Süddeutsche Zeitung

Debatte um Gedicht:Feministische Lyrik überschreibt patriarchale Kunst

  • Nach der Debatte um Eugen Gomringers Gedicht "Avenidas" an der Fassade der Berliner Alice-Salomon-Hochschule soll das Werk nun überschrieben werden.
  • Der Gegenentwurf stammt von der feministischen Lyrikerin Barbara Köhler. Sie greift darin Elemente des alten Gedichts auf.

Von Marie Schmidt

Barbara Köhler hat ein Gedicht vorgelegt, das im Herbst an der Südfassade der Alice-Salomon-Hochschule in Berlin angebracht werden soll. Die Lyrikerin ist die 11. Preisträgerin eines von der Schule vergebenen Poetikpreises. Bislang stand an der betreffenden Wand das Gedicht "avenidas" des früheren Preisträgers Eugen Gomringer in spanischer Sprache, das insbesondere wegen seiner letzten Zeilen erbitterte Diskussionen ausgelöst hat: "Alleen und Blumen und Frauen und / ein Bewunderer".

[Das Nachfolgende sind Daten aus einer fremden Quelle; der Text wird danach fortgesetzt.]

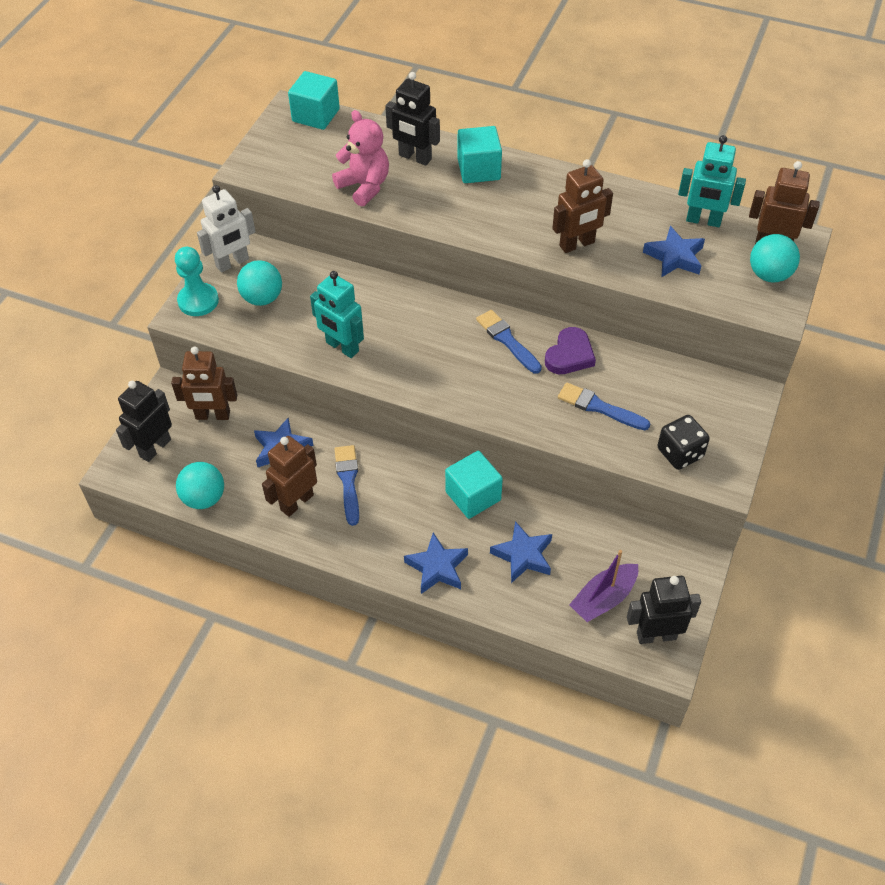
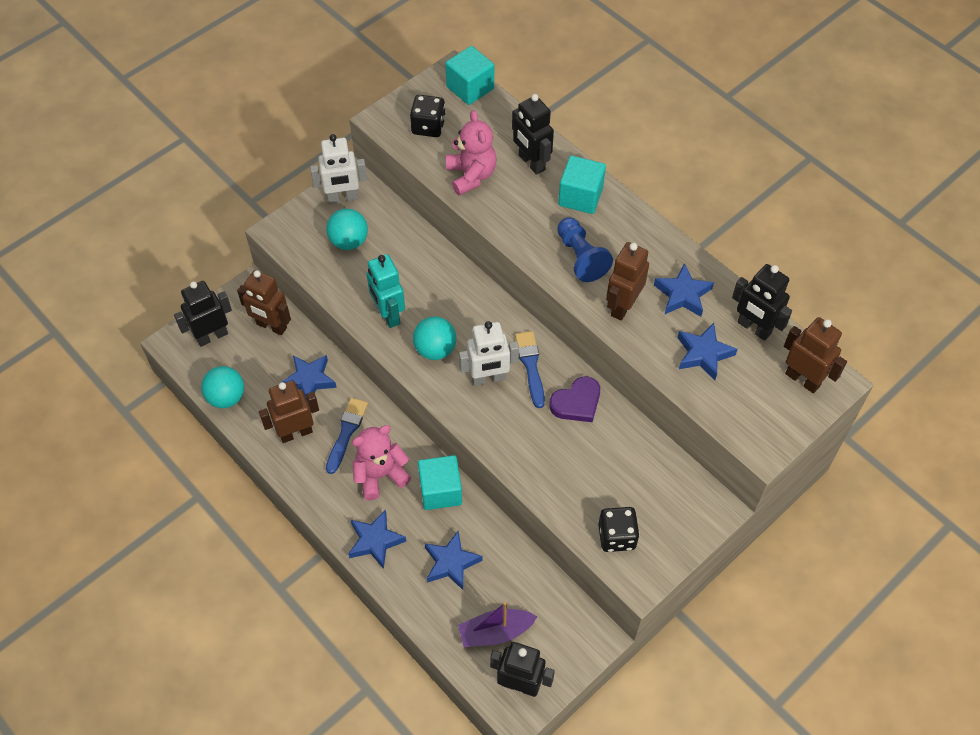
camera: 25 degrees right, 5 degrees up
(198, 301) = (296, 223): turquoise pawn -> none
(296, 160) = (428, 126): none -> black dice
(405, 506) = (380, 475): none -> pink teddy bear
(474, 366) = (488, 378): none -> white robot
(512, 218) = (580, 257): none -> blue pawn
(577, 244) = (622, 306): brown robot -> brown robot turned 120 degrees clockwise
(599, 407) = (572, 463): blue brush -> none
(624, 216) = (682, 295): none -> blue star
(703, 221) = (754, 328): turquoise robot -> black robot
(769, 275) = (780, 407): turquoise ball -> turquoise ball (435, 349)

Eine unter anderem vom Asta der Hochschule vertretenen Lesart ordnete die Rollenverteilung zwischen dem männlichen Bewunderer und weiblichen Dingen und Menschen der "patriarchalen Kunsttradition" zu und forderte die Neugestaltung der Fassade. Die Hochschulleitung beschloss daraufhin, die Wand künftig alle fünf Jahre neu bespielen zu lassen. Kritiker der Entscheidung sprachen von "Zensur" des Gomringer-Gedichtes und protestierten gegen politische Lesarten eines Kunstwerks, das Anspruch auf ästhetische Autonomie genieße.

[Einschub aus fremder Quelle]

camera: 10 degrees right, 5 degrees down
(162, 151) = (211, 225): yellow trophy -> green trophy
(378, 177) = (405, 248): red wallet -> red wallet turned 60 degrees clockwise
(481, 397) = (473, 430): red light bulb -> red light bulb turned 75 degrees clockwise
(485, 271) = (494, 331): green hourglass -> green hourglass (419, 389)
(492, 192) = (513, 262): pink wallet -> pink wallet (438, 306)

Eine Fotomontage, die auf der Website der Schule zu sehen ist, zeigt nun, wie sich die 1959 geborene Barbara Köhler als erste Neugestalterin die Wandbeschriftung vorstellt: Durch die fetten, dunkelgrauen Buchstaben des Gedichts, das sie zu diesem Zweck verfasst hat, schimmern in einer hellgrauen Type Gomringers Verse hindurch. Das Neue löscht das Alte also nicht - ein Palimpsest. Zudem werde, wie die Hochschule bekannt gibt, Gomringers Gedicht und ein Statement von ihm auf einer ein mal 1,4 Meter großen Edelstahltafel an der Fassade angebracht, zur Erinnerung.

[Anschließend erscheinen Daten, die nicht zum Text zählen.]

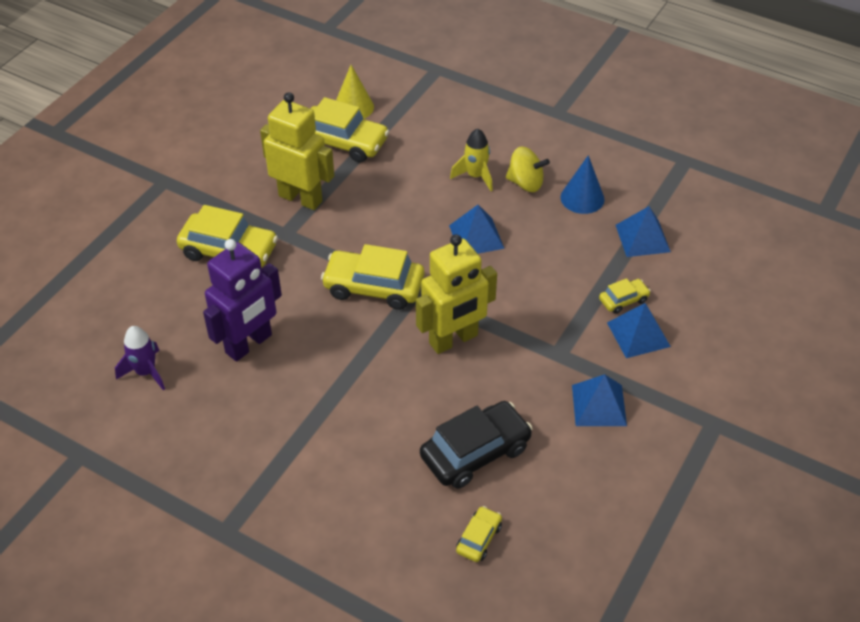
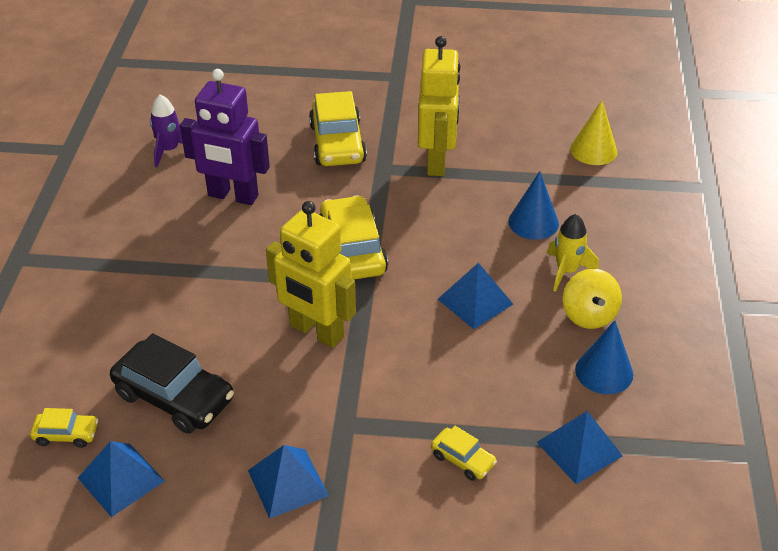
camera: 65 degrees right, 5 degrees down
(343, 142) = (536, 161): yellow car -> none
(412, 172) = (533, 222): none -> blue cone
(638, 334) = (416, 489): blue pyramid -> blue pyramid (121, 479)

Feministische Lyrik überschreibt patriarchale Kunst

Auch inhaltlich nimmt Köhler auf das ältere Gedicht Bezug. Während "avenidas" aus Substantiven bestand, schreibt Köhler in Verben. Weil diese aber in Versalien gesetzt sind, ist nicht zu erkennen, ob sie in der zweiten oder dritten Person Plural stehen: "SIE BEWUNDERN SIE / BEZWEIFELN SIE ENTSCHEIDEN: // SIE WIRD ODER WERDEN GROSS / ODER KLEIN GESCHRIEBEN SO // STEHEN SIE VOR IHNEN / IN IHRER SPRACHE // WÜNSCHEN SIE IHNEN / BON DIA GOOD LUCK".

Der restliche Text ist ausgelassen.